YOUR OBJECTIVE => Retype, word for word, each line between the lines holding "left elbow: (394, 576)" and "left back paw: (317, 574)", inclusive, and leave the rest of the data alone.

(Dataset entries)
• • • • • • •
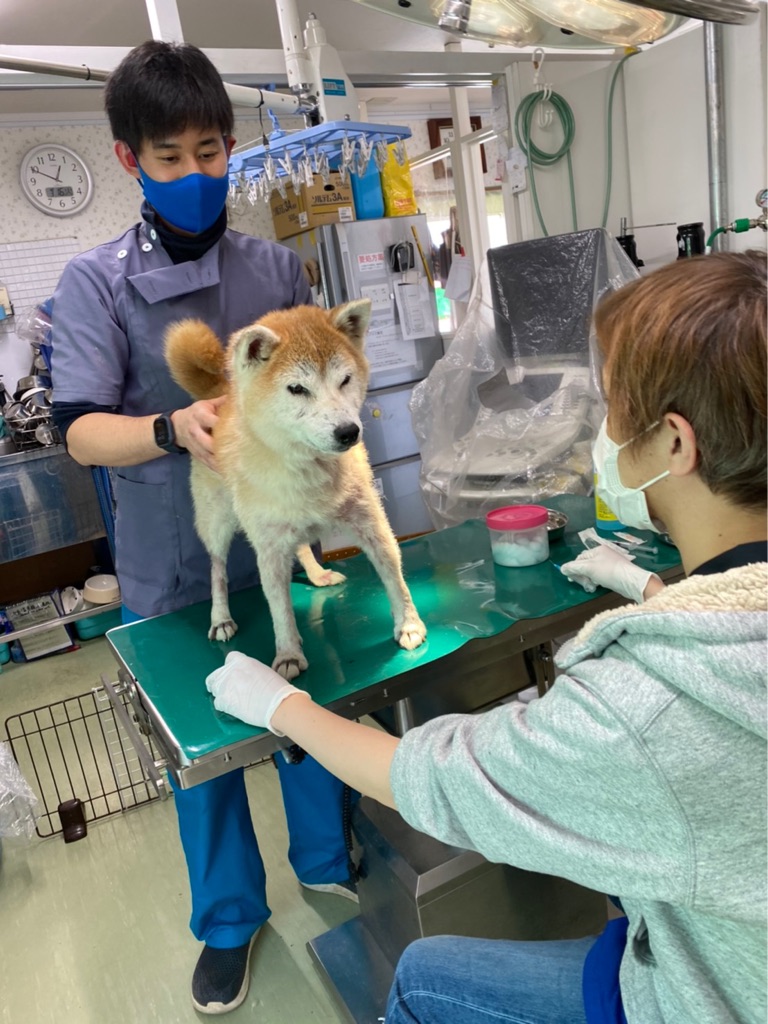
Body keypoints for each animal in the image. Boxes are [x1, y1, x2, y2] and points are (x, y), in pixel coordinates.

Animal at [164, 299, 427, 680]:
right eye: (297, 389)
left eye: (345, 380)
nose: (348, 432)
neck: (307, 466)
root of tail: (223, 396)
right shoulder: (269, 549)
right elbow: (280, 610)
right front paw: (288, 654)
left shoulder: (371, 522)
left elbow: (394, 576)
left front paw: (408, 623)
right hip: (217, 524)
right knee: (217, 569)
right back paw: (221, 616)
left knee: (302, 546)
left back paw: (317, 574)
• • • • • • •
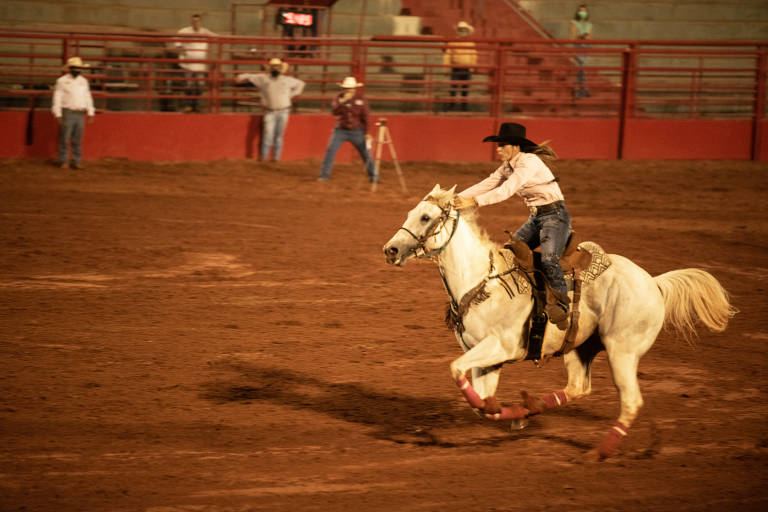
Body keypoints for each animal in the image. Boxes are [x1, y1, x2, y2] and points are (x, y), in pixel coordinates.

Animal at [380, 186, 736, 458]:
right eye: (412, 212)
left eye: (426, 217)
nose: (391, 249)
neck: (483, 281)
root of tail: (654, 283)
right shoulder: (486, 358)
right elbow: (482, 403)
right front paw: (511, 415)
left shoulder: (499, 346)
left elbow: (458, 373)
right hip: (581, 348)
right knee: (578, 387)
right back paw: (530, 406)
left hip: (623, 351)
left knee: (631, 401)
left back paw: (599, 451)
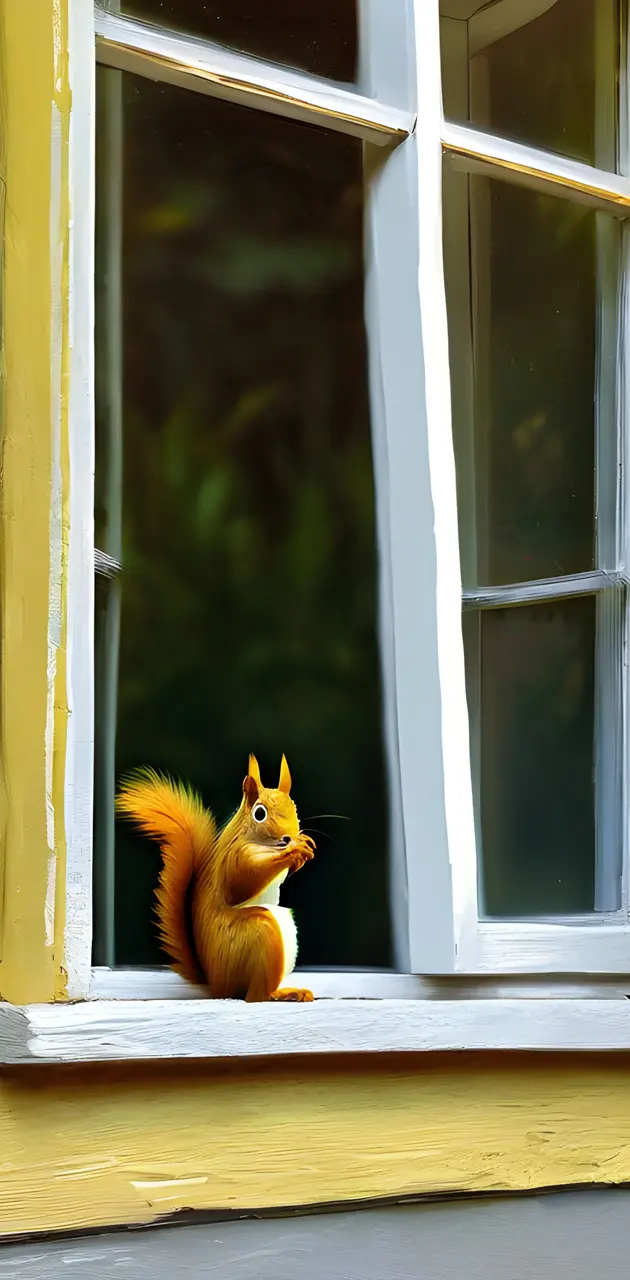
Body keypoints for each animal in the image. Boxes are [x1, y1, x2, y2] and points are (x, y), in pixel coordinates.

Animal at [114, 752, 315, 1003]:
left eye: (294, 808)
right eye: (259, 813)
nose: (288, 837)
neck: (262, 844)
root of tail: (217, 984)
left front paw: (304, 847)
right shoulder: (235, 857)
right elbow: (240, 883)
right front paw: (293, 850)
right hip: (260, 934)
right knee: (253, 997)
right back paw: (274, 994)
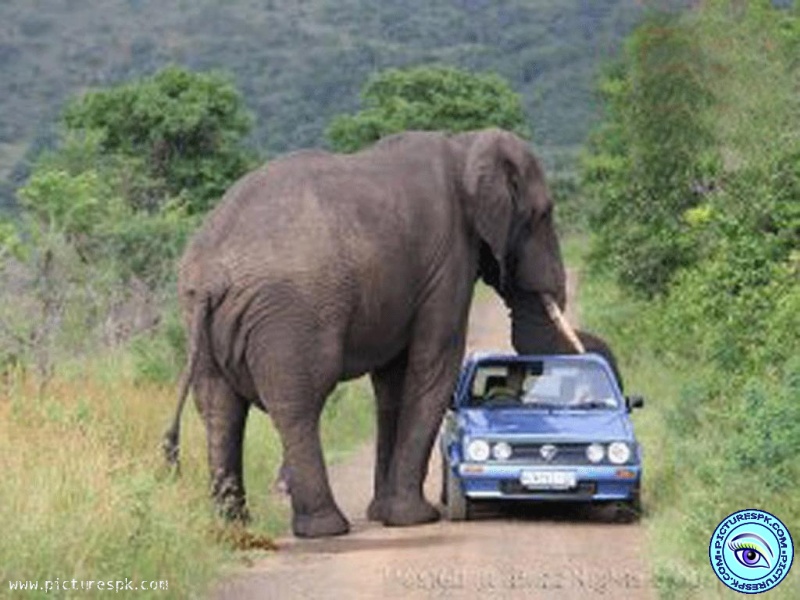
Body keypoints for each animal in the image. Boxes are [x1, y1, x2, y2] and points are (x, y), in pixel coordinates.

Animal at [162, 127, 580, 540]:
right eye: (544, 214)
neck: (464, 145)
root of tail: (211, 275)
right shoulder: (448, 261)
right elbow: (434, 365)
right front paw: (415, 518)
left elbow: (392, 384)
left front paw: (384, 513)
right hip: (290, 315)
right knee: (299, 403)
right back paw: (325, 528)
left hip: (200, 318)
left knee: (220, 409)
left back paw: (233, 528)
• • • • • • •
EXERCISE OUTPUT =>
left elbow: (394, 576)
left front paw: (408, 623)
right hip: (217, 524)
right knee: (217, 569)
right back paw: (221, 616)
left knee: (302, 546)
left back paw: (317, 574)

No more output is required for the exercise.